Alfred Gharapetian
Abondance
Alfred Gharapetian investit les champs de la vidéo, de la photographie et de la sculpture. Son propos réside dans l’évaluation et le décryptage de toutes les formes de manipulation par l’image. Il construit des fictions à partir de signes appartenant à la mémoire collective pour aborder, d’une manière générale, les figures de l’autorité politique, économique et intellectuelle.
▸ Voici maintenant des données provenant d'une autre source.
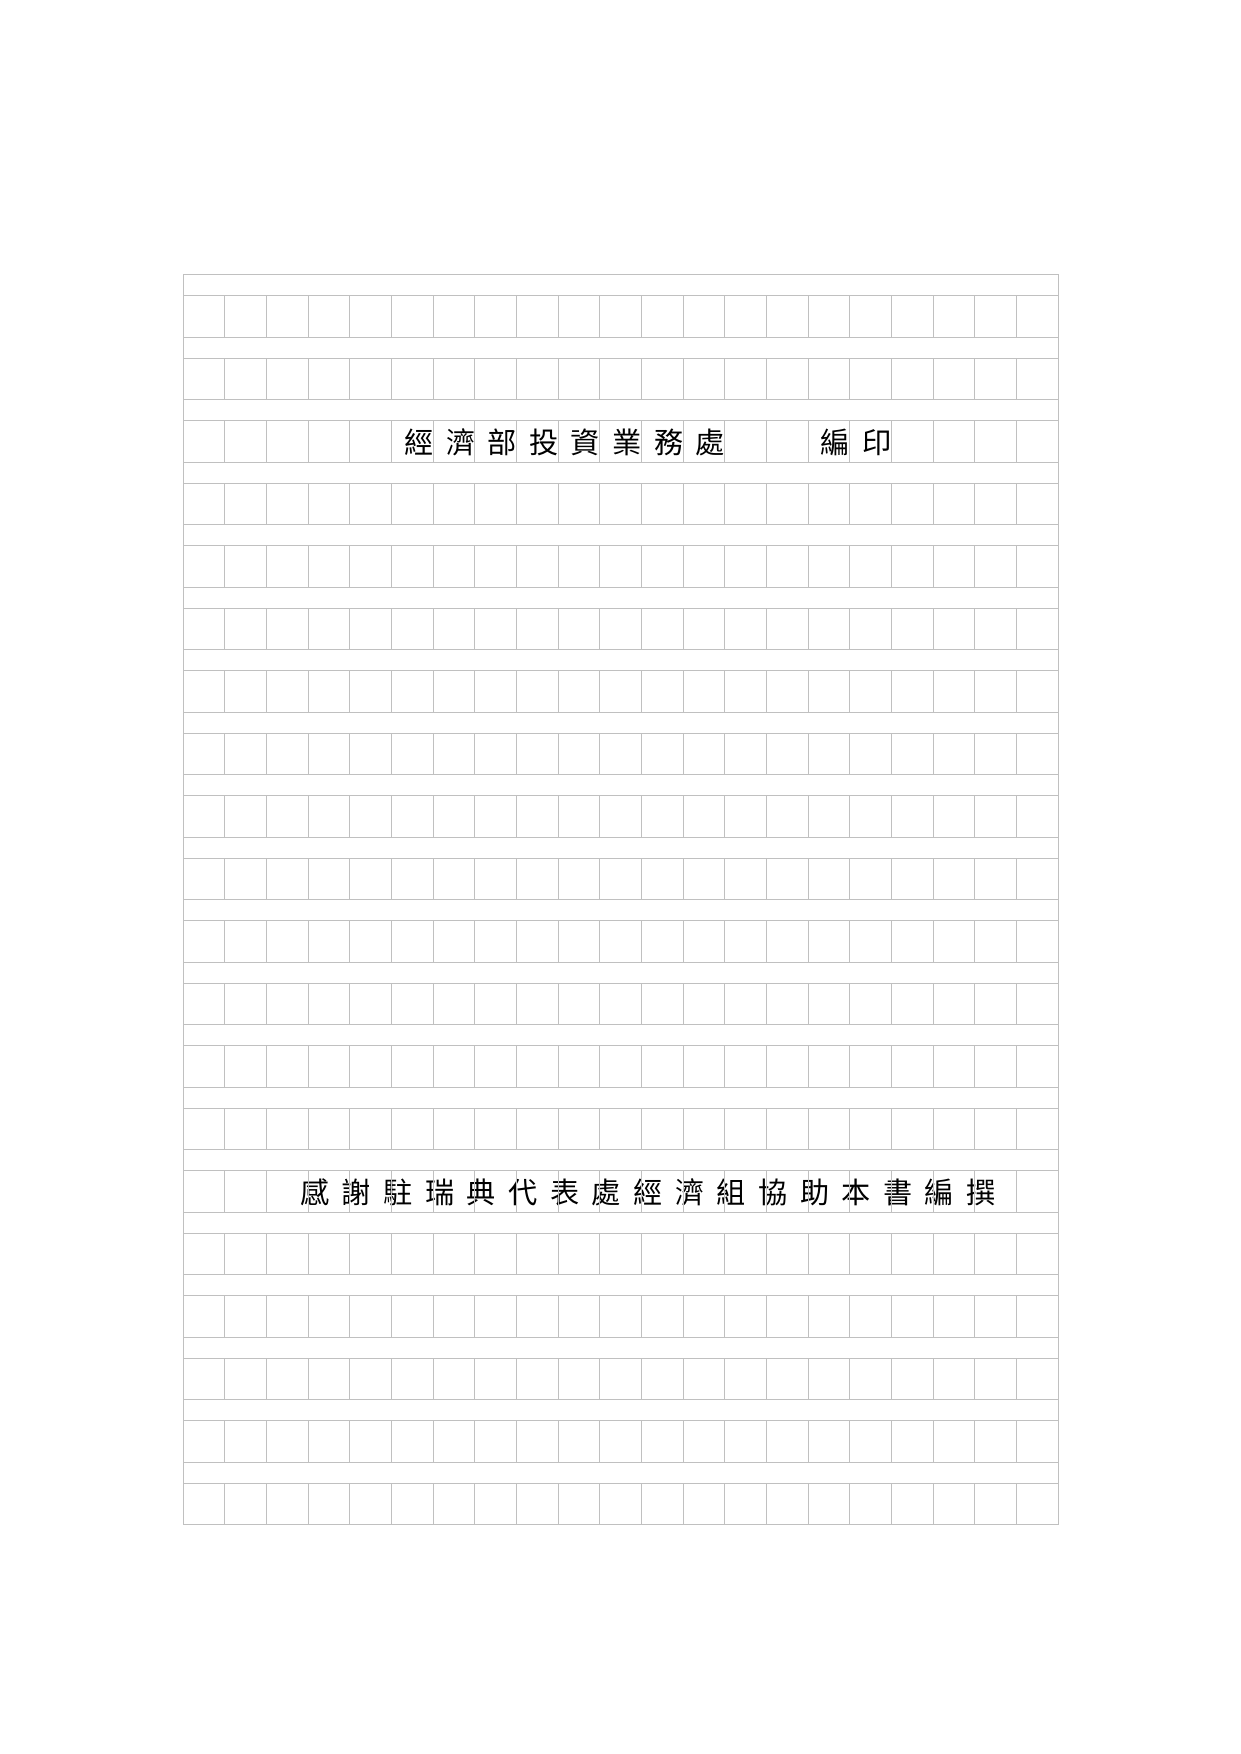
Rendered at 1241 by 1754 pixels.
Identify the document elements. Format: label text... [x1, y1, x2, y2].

table_cell [559, 734, 599, 774]
table_cell [809, 859, 849, 899]
table_cell [184, 338, 1058, 358]
table_cell [1017, 796, 1058, 837]
table_cell [434, 796, 474, 837]
table_cell [725, 421, 766, 462]
table_cell [934, 859, 974, 899]
table_cell [767, 984, 808, 1024]
table_cell [975, 609, 1016, 649]
table_cell [434, 1046, 474, 1087]
table_cell [184, 1046, 224, 1087]
table_cell [309, 1046, 349, 1087]
table_cell [850, 609, 891, 649]
table_cell [767, 359, 808, 399]
table_cell [475, 484, 516, 524]
table_cell [600, 1046, 641, 1087]
table_cell [684, 984, 724, 1024]
table_cell [975, 296, 1016, 337]
table_cell [184, 984, 224, 1024]
table_cell [225, 359, 266, 399]
table_cell [850, 984, 891, 1024]
table_cell [850, 671, 891, 712]
table_cell [642, 921, 683, 962]
table_cell [767, 296, 808, 337]
table_cell [767, 1046, 808, 1087]
table_cell [559, 484, 599, 524]
table_cell [600, 734, 641, 774]
table_cell [392, 484, 433, 524]
table_cell [392, 609, 433, 649]
table_cell [850, 734, 891, 774]
table_cell [309, 296, 349, 337]
table_cell 感謝駐瑞典代表處經濟組協助本書編撰 [184, 1150, 1058, 1170]
table_cell 感謝駐瑞典代表處經濟組協助本書編撰 [642, 1112, 683, 1149]
table_cell [809, 984, 849, 1024]
table_cell 感謝駐瑞典代表處經濟組協助本書編撰 [600, 1171, 641, 1212]
table_cell [975, 1046, 1016, 1087]
table_cell [975, 734, 1016, 774]
table_cell [850, 859, 891, 899]
table_cell 感謝駐瑞典代表處經濟組協助本書編撰 [934, 1112, 974, 1149]
table_cell [642, 609, 683, 649]
table_cell 感謝駐瑞典代表處經濟組協助本書編撰 [684, 1171, 724, 1212]
table_cell [1017, 609, 1058, 649]
table_cell [184, 1025, 1058, 1045]
table_cell [517, 359, 558, 399]
table_cell [684, 921, 724, 962]
table_cell [684, 359, 724, 399]
table_cell [892, 671, 933, 712]
table_cell 感謝駐瑞典代表處經濟組協助本書編撰 [767, 1112, 808, 1149]
table_cell 感謝駐瑞典代表處經濟組協助本書編撰 [267, 1171, 308, 1212]
table_cell [725, 796, 766, 837]
table_cell [350, 359, 391, 399]
table_cell [600, 984, 641, 1024]
table_cell [225, 671, 266, 712]
table_cell [684, 859, 724, 899]
table_cell [1017, 421, 1058, 462]
table_cell [184, 609, 224, 649]
table_cell 感謝駐瑞典代表處經濟組協助本書編撰 [392, 1112, 433, 1149]
table_cell 感謝駐瑞典代表處經濟組協助本書編撰 [392, 1171, 433, 1212]
table_cell 感謝駐瑞典代表處經濟組協助本書編撰 [892, 1112, 933, 1149]
table_cell 編 [809, 421, 849, 462]
table_cell [725, 859, 766, 899]
table_cell [184, 650, 1058, 670]
table_cell [267, 1046, 308, 1087]
table_cell [809, 359, 849, 399]
table_cell [975, 484, 1016, 524]
table_cell [517, 921, 558, 962]
table_cell 感謝駐瑞典代表處經濟組協助本書編撰 [434, 1112, 474, 1149]
table_cell [892, 359, 933, 399]
table_cell 感謝駐瑞典代表處經濟組協助本書編撰 [809, 1112, 849, 1149]
table_cell [434, 859, 474, 899]
table_cell [934, 984, 974, 1024]
table_cell [642, 796, 683, 837]
table_cell [267, 921, 308, 962]
table_cell 感謝駐瑞典代表處經濟組協助本書編撰 [309, 1112, 349, 1149]
table_cell [184, 421, 224, 462]
table_cell [1017, 921, 1058, 962]
table_cell [934, 734, 974, 774]
table_cell [934, 921, 974, 962]
table_cell [267, 609, 308, 649]
table_cell [350, 921, 391, 962]
table_cell [767, 796, 808, 837]
table_cell [475, 546, 516, 587]
table_cell [934, 359, 974, 399]
table_cell [225, 859, 266, 899]
table_cell [892, 296, 933, 337]
table_cell [475, 359, 516, 399]
table_cell [434, 671, 474, 712]
table_cell [809, 609, 849, 649]
table_cell [892, 421, 933, 462]
table_cell [684, 609, 724, 649]
table_cell [184, 525, 1058, 545]
table_cell 感謝駐瑞典代表處經濟組協助本書編撰 [975, 1112, 1016, 1149]
table_cell [975, 359, 1016, 399]
table_cell 務 [642, 421, 683, 462]
table_cell [809, 921, 849, 962]
table_cell [809, 671, 849, 712]
table_cell [184, 1088, 1058, 1108]
table_cell [184, 463, 1058, 483]
table_cell [725, 734, 766, 774]
table_cell 感謝駐瑞典代表處經濟組協助本書編撰 [184, 1112, 224, 1149]
table_cell [934, 484, 974, 524]
table_cell [350, 1046, 391, 1087]
table_cell [975, 546, 1016, 587]
table_cell [684, 734, 724, 774]
table_cell [309, 984, 349, 1024]
table_cell [600, 359, 641, 399]
table_cell 感謝駐瑞典代表處經濟組協助本書編撰 [809, 1171, 849, 1212]
table_cell [225, 734, 266, 774]
table_cell [934, 296, 974, 337]
table_cell [725, 1046, 766, 1087]
table_cell [850, 296, 891, 337]
table_cell 資 [559, 421, 599, 462]
table_cell [600, 609, 641, 649]
table_cell [934, 796, 974, 837]
table_cell [934, 671, 974, 712]
table_cell [1017, 859, 1058, 899]
table_cell [392, 859, 433, 899]
table_cell [517, 609, 558, 649]
table_cell [475, 921, 516, 962]
table_cell 感謝駐瑞典代表處經濟組協助本書編撰 [850, 1112, 891, 1149]
table_cell [975, 921, 1016, 962]
table_cell [725, 296, 766, 337]
table_cell [475, 984, 516, 1024]
table_cell [767, 421, 808, 462]
table_cell [767, 921, 808, 962]
table_cell [975, 421, 1016, 462]
table_cell [517, 734, 558, 774]
table_cell [934, 421, 974, 462]
table_cell [350, 859, 391, 899]
table_cell [892, 484, 933, 524]
table_cell [350, 484, 391, 524]
table_cell 感謝駐瑞典代表處經濟組協助本書編撰 [1017, 1112, 1058, 1149]
table_cell [184, 838, 1058, 858]
table_cell [642, 359, 683, 399]
table_cell [184, 713, 1058, 733]
table_cell 感謝駐瑞典代表處經濟組協助本書編撰 [225, 1112, 266, 1149]
table_cell [517, 984, 558, 1024]
table_cell [309, 421, 349, 462]
table_cell [267, 859, 308, 899]
table_cell [392, 921, 433, 962]
table_cell 感謝駐瑞典代表處經濟組協助本書編撰 [184, 1171, 224, 1212]
table_cell [892, 921, 933, 962]
table_cell [475, 859, 516, 899]
table_cell [767, 609, 808, 649]
table_cell [892, 609, 933, 649]
table_cell [517, 296, 558, 337]
table_cell [475, 296, 516, 337]
table_cell [600, 484, 641, 524]
table_cell [267, 296, 308, 337]
table_cell [392, 796, 433, 837]
table_cell [1017, 734, 1058, 774]
table_cell [975, 984, 1016, 1024]
table_cell [184, 963, 1058, 983]
table_cell [184, 296, 224, 337]
table_cell [309, 796, 349, 837]
table_cell [434, 984, 474, 1024]
table_cell [309, 484, 349, 524]
table_cell 感謝駐瑞典代表處經濟組協助本書編撰 [225, 1171, 266, 1212]
table_cell [559, 984, 599, 1024]
table_cell [934, 1046, 974, 1087]
table_cell [267, 421, 308, 462]
table_cell [184, 796, 224, 837]
table_cell [1059, 274, 1074, 1112]
table_cell [350, 984, 391, 1024]
table_cell 感謝駐瑞典代表處經濟組協助本書編撰 [267, 1112, 308, 1149]
table_cell [309, 921, 349, 962]
table_cell [975, 796, 1016, 837]
table_cell 感謝駐瑞典代表處經濟組協助本書編撰 [684, 1112, 724, 1149]
table_cell [1017, 1046, 1058, 1087]
table_cell [684, 296, 724, 337]
table_cell [642, 546, 683, 587]
table_cell [392, 671, 433, 712]
table_cell 濟 [434, 421, 474, 462]
table_cell [350, 734, 391, 774]
table_cell [725, 984, 766, 1024]
table_cell [225, 984, 266, 1024]
table_cell 處 [684, 421, 724, 462]
table_cell [642, 984, 683, 1024]
table_cell 感謝駐瑞典代表處經濟組協助本書編撰 [559, 1112, 599, 1149]
table_cell [600, 546, 641, 587]
table_cell [225, 296, 266, 337]
table_cell [517, 671, 558, 712]
table_cell [517, 796, 558, 837]
table_cell [642, 671, 683, 712]
table_cell [559, 859, 599, 899]
table_cell [184, 484, 224, 524]
table_cell 感謝駐瑞典代表處經濟組協助本書編撰 [767, 1171, 808, 1212]
table_cell [559, 546, 599, 587]
table_cell [767, 546, 808, 587]
table_cell [725, 359, 766, 399]
table_cell [850, 921, 891, 962]
table_cell [350, 296, 391, 337]
table_cell [392, 359, 433, 399]
table_cell [642, 859, 683, 899]
table_cell [434, 921, 474, 962]
table_cell [892, 796, 933, 837]
table_cell [309, 546, 349, 587]
table_cell [434, 546, 474, 587]
table_cell [225, 609, 266, 649]
table_cell [517, 484, 558, 524]
table_cell [600, 921, 641, 962]
table_cell [642, 734, 683, 774]
table_cell [600, 796, 641, 837]
table_cell [559, 296, 599, 337]
table_cell 感謝駐瑞典代表處經濟組協助本書編撰 [309, 1171, 349, 1212]
table_cell [809, 1046, 849, 1087]
table_cell 感謝駐瑞典代表處經濟組協助本書編撰 [934, 1171, 974, 1212]
table_cell [600, 296, 641, 337]
table_cell 經 [392, 421, 433, 462]
table_cell [767, 734, 808, 774]
table_cell [517, 1046, 558, 1087]
table_cell [184, 671, 224, 712]
table_cell [184, 921, 224, 962]
table_cell [559, 359, 599, 399]
table_cell [684, 796, 724, 837]
table_cell [1017, 296, 1058, 337]
table_cell 投 [517, 421, 558, 462]
table_cell [392, 734, 433, 774]
table_cell [1017, 484, 1058, 524]
table_cell 感謝駐瑞典代表處經濟組協助本書編撰 [642, 1171, 683, 1212]
table_cell [184, 900, 1058, 920]
table_cell [350, 671, 391, 712]
table_cell [600, 859, 641, 899]
table_cell [725, 609, 766, 649]
table_cell 感謝駐瑞典代表處經濟組協助本書編撰 [850, 1171, 891, 1212]
table_cell [225, 546, 266, 587]
table_cell [892, 1046, 933, 1087]
table_cell [767, 859, 808, 899]
table_cell 感謝駐瑞典代表處經濟組協助本書編撰 [725, 1171, 766, 1212]
table_cell [184, 400, 1058, 420]
table_cell [684, 1046, 724, 1087]
table_cell [392, 1046, 433, 1087]
table_cell [184, 859, 224, 899]
table_cell [392, 984, 433, 1024]
table_cell [850, 796, 891, 837]
table_cell [934, 609, 974, 649]
table_cell 感謝駐瑞典代表處經濟組協助本書編撰 [434, 1171, 474, 1212]
table_cell [184, 775, 1058, 795]
table_cell [184, 359, 224, 399]
table_cell [267, 359, 308, 399]
table_cell [975, 859, 1016, 899]
table_cell [475, 1046, 516, 1087]
table_cell [600, 671, 641, 712]
table_cell [267, 796, 308, 837]
table_cell [350, 421, 391, 462]
table_cell [725, 671, 766, 712]
table_cell 感謝駐瑞典代表處經濟組協助本書編撰 [975, 1171, 1016, 1212]
table_cell [267, 484, 308, 524]
table_cell [517, 859, 558, 899]
table_cell 感謝駐瑞典代表處經濟組協助本書編撰 [350, 1112, 391, 1149]
table_cell 感謝駐瑞典代表處經濟組協助本書編撰 [1059, 1112, 1074, 1212]
table_cell [267, 734, 308, 774]
table_cell 感謝駐瑞典代表處經濟組協助本書編撰 [517, 1171, 558, 1212]
table_cell [892, 546, 933, 587]
table_cell 感謝駐瑞典代表處經濟組協助本書編撰 [600, 1112, 641, 1149]
table_cell [559, 609, 599, 649]
table_cell [767, 484, 808, 524]
table_cell [434, 609, 474, 649]
table_cell [809, 546, 849, 587]
table_cell [434, 484, 474, 524]
table_cell [559, 796, 599, 837]
table_cell [309, 734, 349, 774]
table_cell [225, 1046, 266, 1087]
table_cell [642, 1046, 683, 1087]
table_cell 業 [600, 421, 641, 462]
table_cell [850, 1046, 891, 1087]
table_cell [350, 609, 391, 649]
table_cell [684, 546, 724, 587]
table_cell [809, 484, 849, 524]
table_cell [850, 359, 891, 399]
table_cell [892, 734, 933, 774]
table_cell [267, 984, 308, 1024]
table_cell [309, 671, 349, 712]
table_cell [725, 921, 766, 962]
table_cell [225, 484, 266, 524]
table_cell 印 [850, 421, 891, 462]
table_cell [475, 796, 516, 837]
table_cell [1017, 546, 1058, 587]
table_cell [309, 859, 349, 899]
table_cell [225, 421, 266, 462]
table_cell [225, 796, 266, 837]
table_cell [684, 484, 724, 524]
table_cell [392, 546, 433, 587]
table_cell [809, 734, 849, 774]
table_cell [892, 984, 933, 1024]
table_cell [559, 1046, 599, 1087]
table_cell [434, 734, 474, 774]
table_cell 感謝駐瑞典代表處經濟組協助本書編撰 [350, 1171, 391, 1212]
table_cell [392, 296, 433, 337]
table_cell [350, 546, 391, 587]
table_cell [475, 734, 516, 774]
table_cell [350, 796, 391, 837]
table_cell [642, 484, 683, 524]
table_cell 感謝駐瑞典代表處經濟組協助本書編撰 [725, 1112, 766, 1149]
table_cell [559, 921, 599, 962]
table_cell 感謝駐瑞典代表處經濟組協助本書編撰 [517, 1112, 558, 1149]
table_cell [1017, 984, 1058, 1024]
table_cell [267, 546, 308, 587]
table_cell [850, 484, 891, 524]
table_cell [434, 296, 474, 337]
table_cell [309, 359, 349, 399]
table_cell [725, 546, 766, 587]
table_cell [475, 671, 516, 712]
table_cell [684, 671, 724, 712]
table_cell [850, 546, 891, 587]
table_cell [225, 921, 266, 962]
table_cell [1017, 359, 1058, 399]
table_cell 感謝駐瑞典代表處經濟組協助本書編撰 [475, 1171, 516, 1212]
table_cell [184, 275, 1058, 295]
table_cell [975, 671, 1016, 712]
table_cell [184, 734, 224, 774]
table_cell [267, 671, 308, 712]
table_cell [434, 359, 474, 399]
table_cell [934, 546, 974, 587]
table_cell [559, 671, 599, 712]
table_cell [184, 588, 1058, 608]
table_cell 部 [475, 421, 516, 462]
table_cell 感謝駐瑞典代表處經濟組協助本書編撰 [475, 1112, 516, 1149]
table_cell [767, 671, 808, 712]
table_cell [809, 796, 849, 837]
table_cell [184, 546, 224, 587]
table_cell [725, 484, 766, 524]
table_cell 感謝駐瑞典代表處經濟組協助本書編撰 [1017, 1171, 1058, 1212]
table_cell [475, 609, 516, 649]
table_cell 感謝駐瑞典代表處經濟組協助本書編撰 [559, 1171, 599, 1212]
table_cell [892, 859, 933, 899]
table_cell [517, 546, 558, 587]
table_cell [809, 296, 849, 337]
table_cell [1017, 671, 1058, 712]
table_cell [642, 296, 683, 337]
table_cell 感謝駐瑞典代表處經濟組協助本書編撰 [892, 1171, 933, 1212]
table_cell [309, 609, 349, 649]
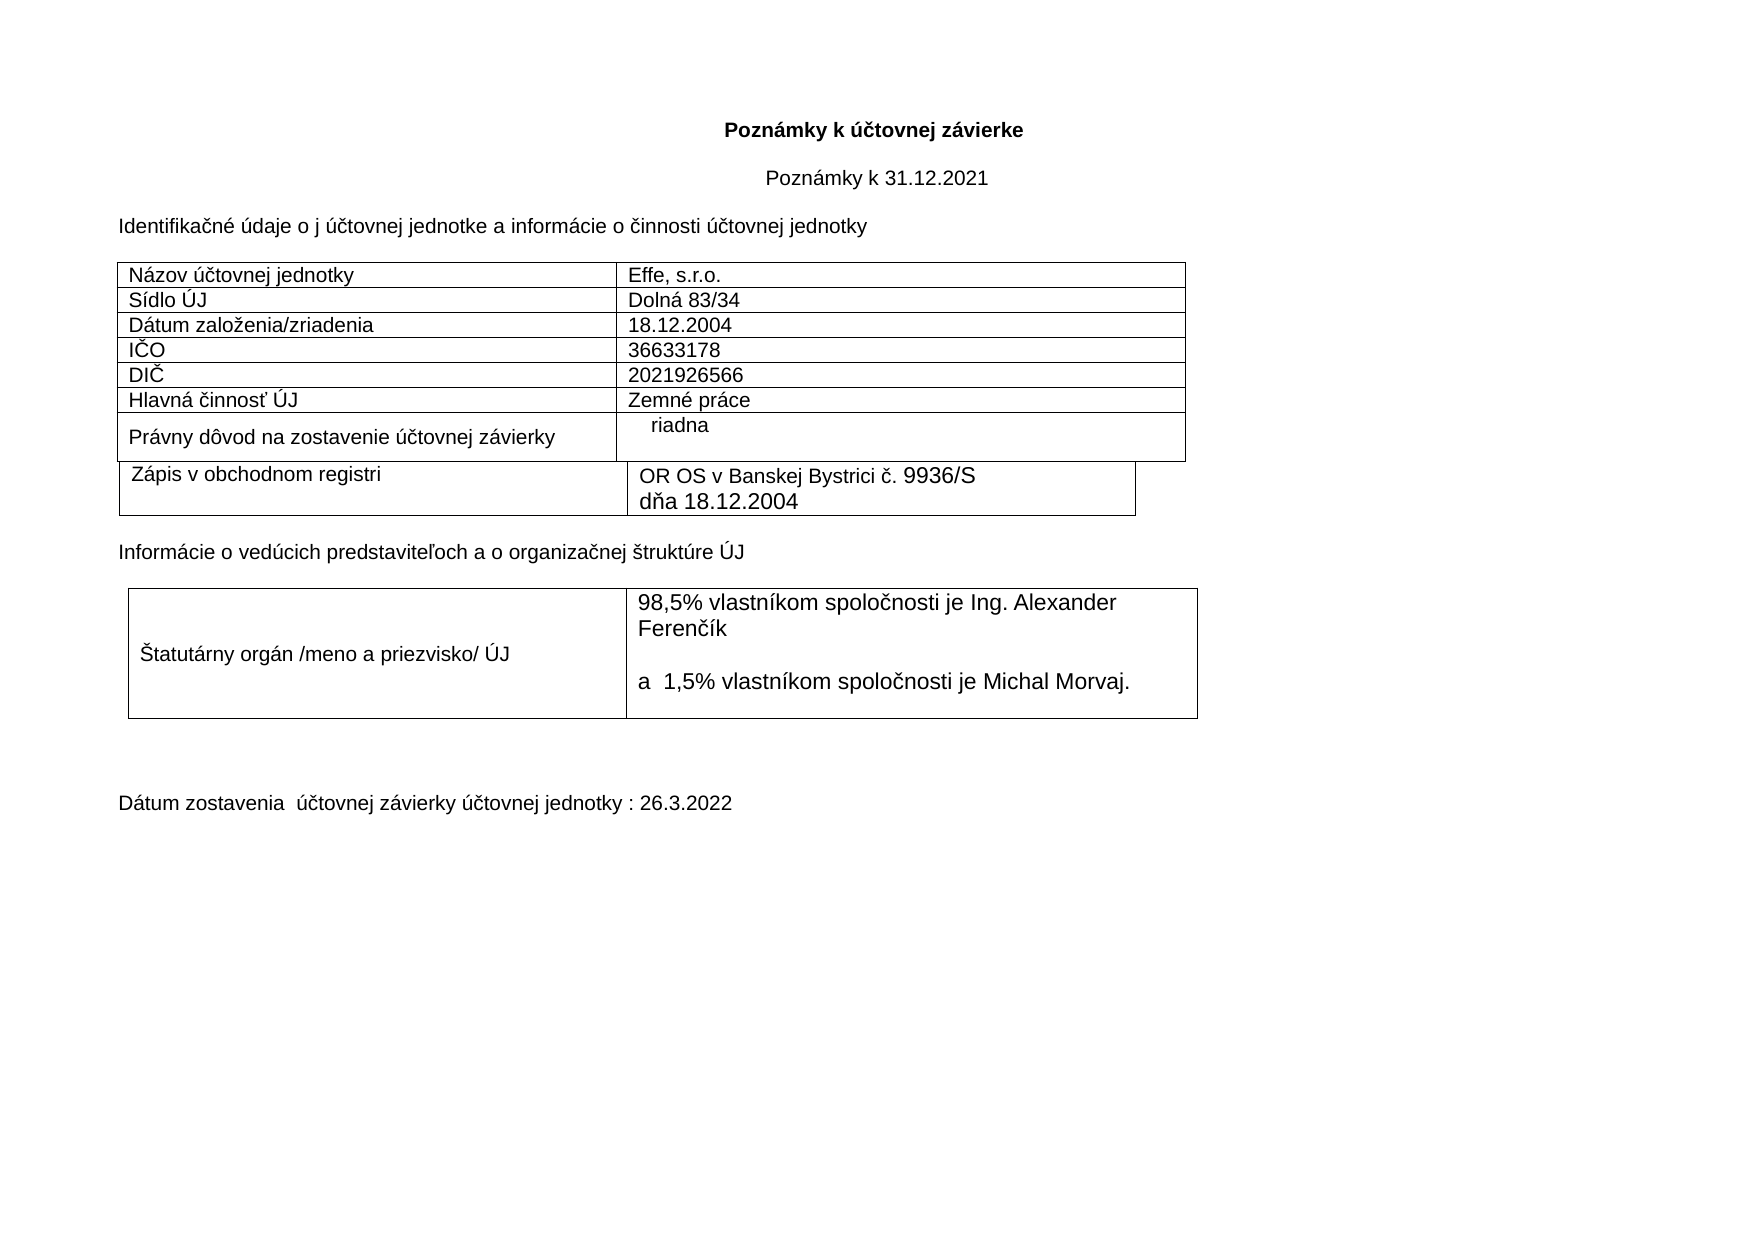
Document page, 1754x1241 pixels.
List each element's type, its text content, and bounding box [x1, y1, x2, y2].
L’exposition « Abondance » se fait l’écho d’un renversement des rôles, de ce moment où la représentation du réel a pris le pas sur le réel lui-même. Lorsque les mythes deviennent des pseudo-réalités. Lorsque les images déforment ces réalités et induisent une nouvelle écriture de l’histoire. Les médias nationaux et internationaux offrent le principal terrain d’investigation d’Alfred Gharapetian. Il y puise les images qu’il va ensuite retravailler ou « recycler ». Il en interroge la sémantique, le fonctionnement et l’extraordinaire pouvoir sur les consciences.
Et qu’observe-t-il de ces médias ? Une Abondance. Une abondance de signes qui va de paire avec un assèchement du sens. Que produisent ces images jetées en vrac aux téléspectateurs ? Comment s’arrangent-elles avec les faits, comment se débarrassent-elles du contenu pour entrer dans la narration, dans le conte, la dramaturgie voire dans la mystification ?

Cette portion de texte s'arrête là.